▶ [EXERCISE]:
Word for word, restate the data that follows, omitting the images.
#### AVAILABLE DATA
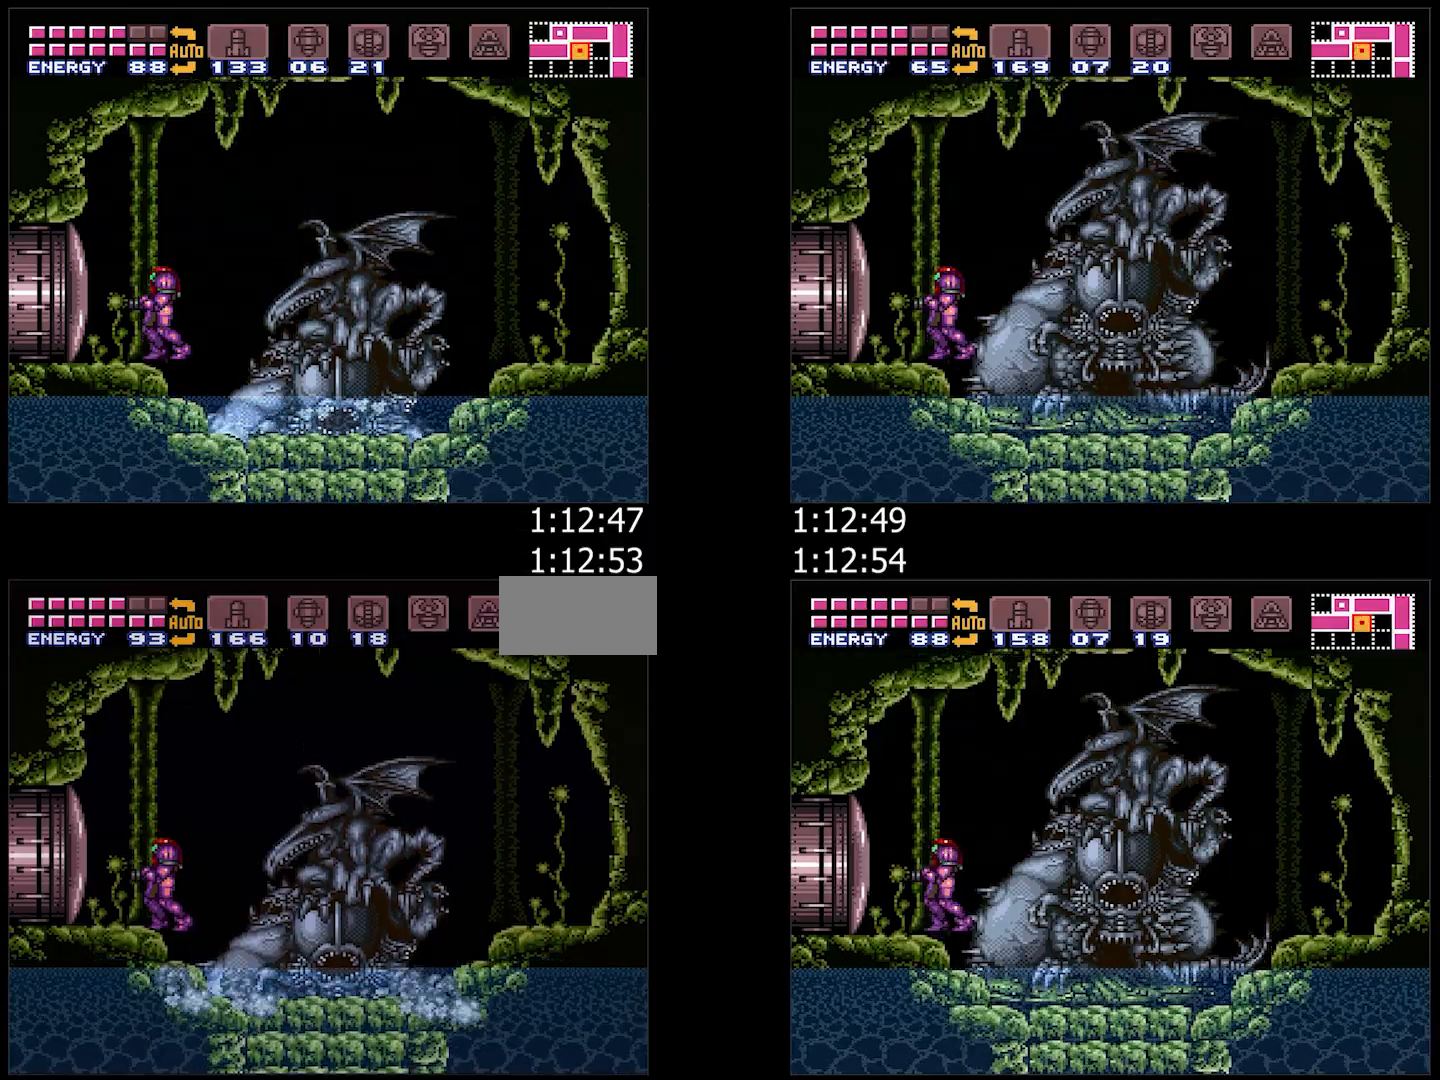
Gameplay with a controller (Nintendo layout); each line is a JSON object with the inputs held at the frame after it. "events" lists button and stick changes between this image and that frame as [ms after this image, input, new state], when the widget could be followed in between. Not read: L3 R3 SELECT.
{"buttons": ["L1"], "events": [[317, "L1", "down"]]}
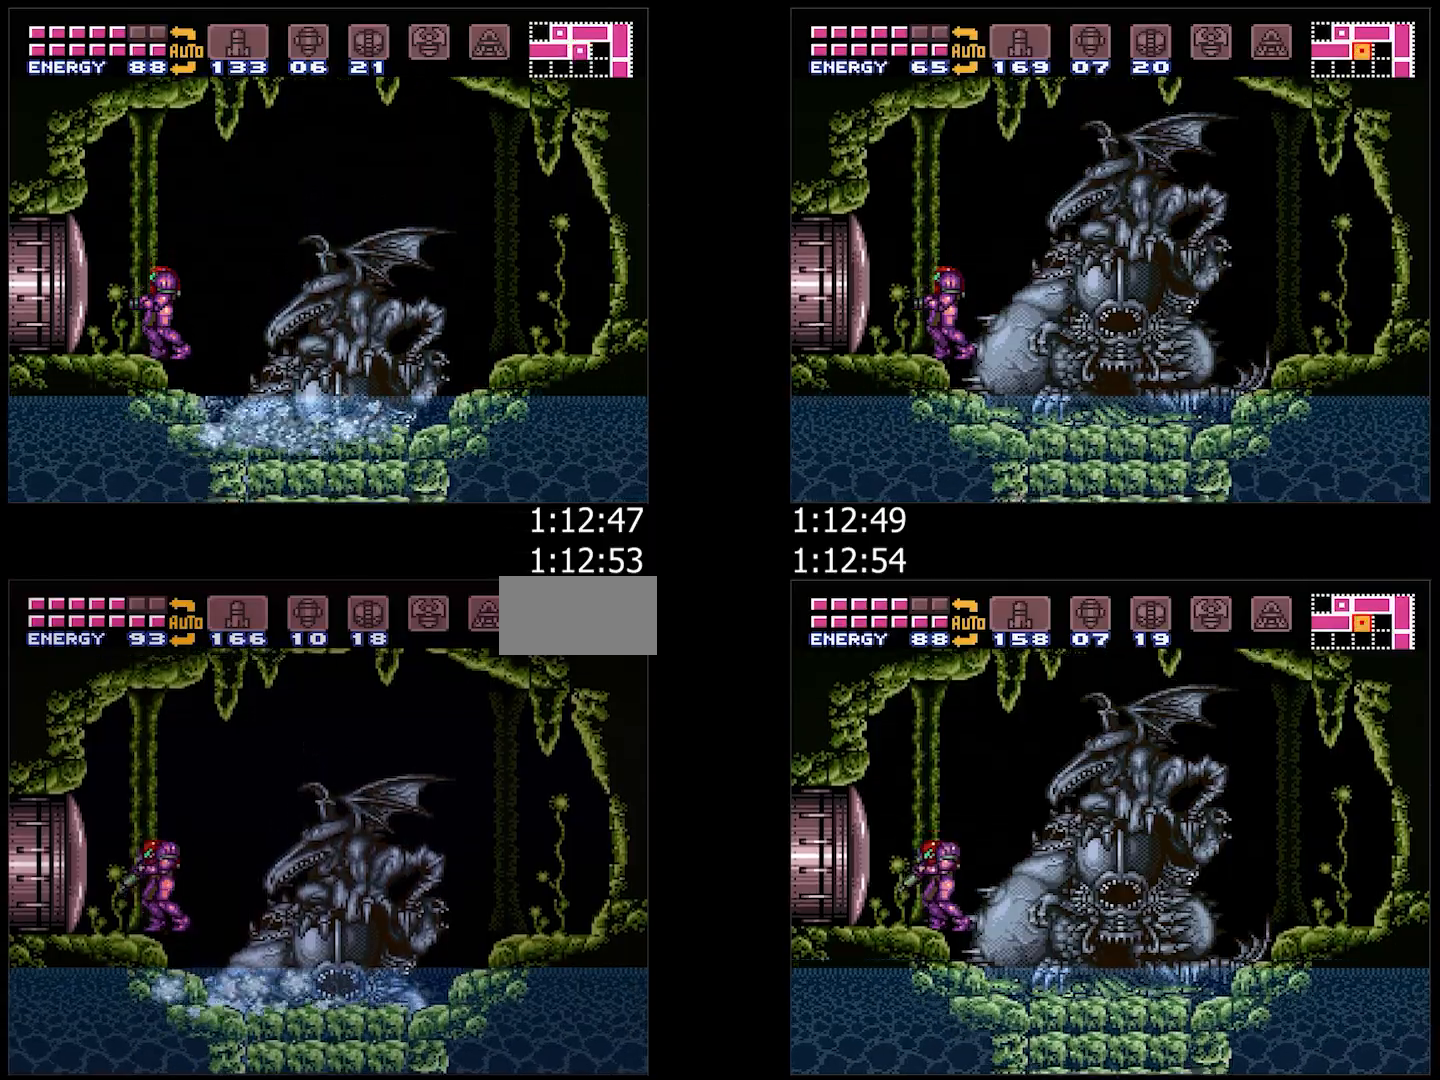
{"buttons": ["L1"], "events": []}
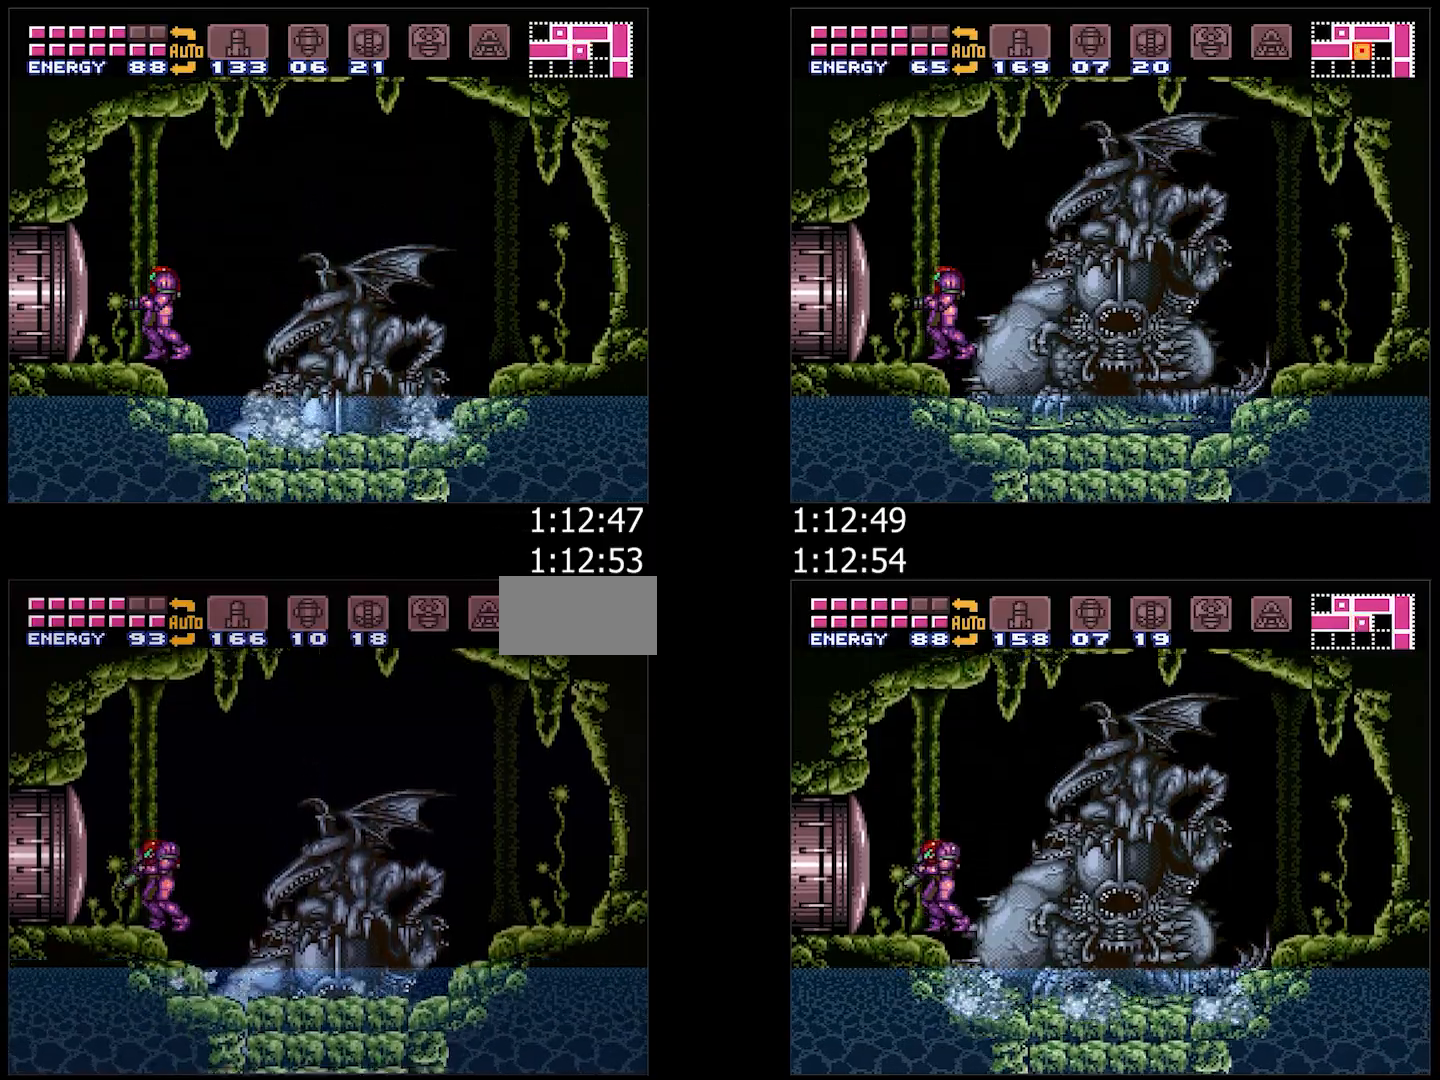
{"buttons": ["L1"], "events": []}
########
▶ [ANSWER AREA]:
Gameplay with a controller (Nintendo layout); each line is a JSON object with the inputs held at the frame after it. "events" lists button and stick changes between this image and that frame as [ms after this image, input, new state], when the widget could be followed in between. Not read: L3 R3 SELECT.
{"buttons": ["L1"], "events": [[317, "L1", "down"]]}
{"buttons": ["L1"], "events": []}
{"buttons": ["L1"], "events": []}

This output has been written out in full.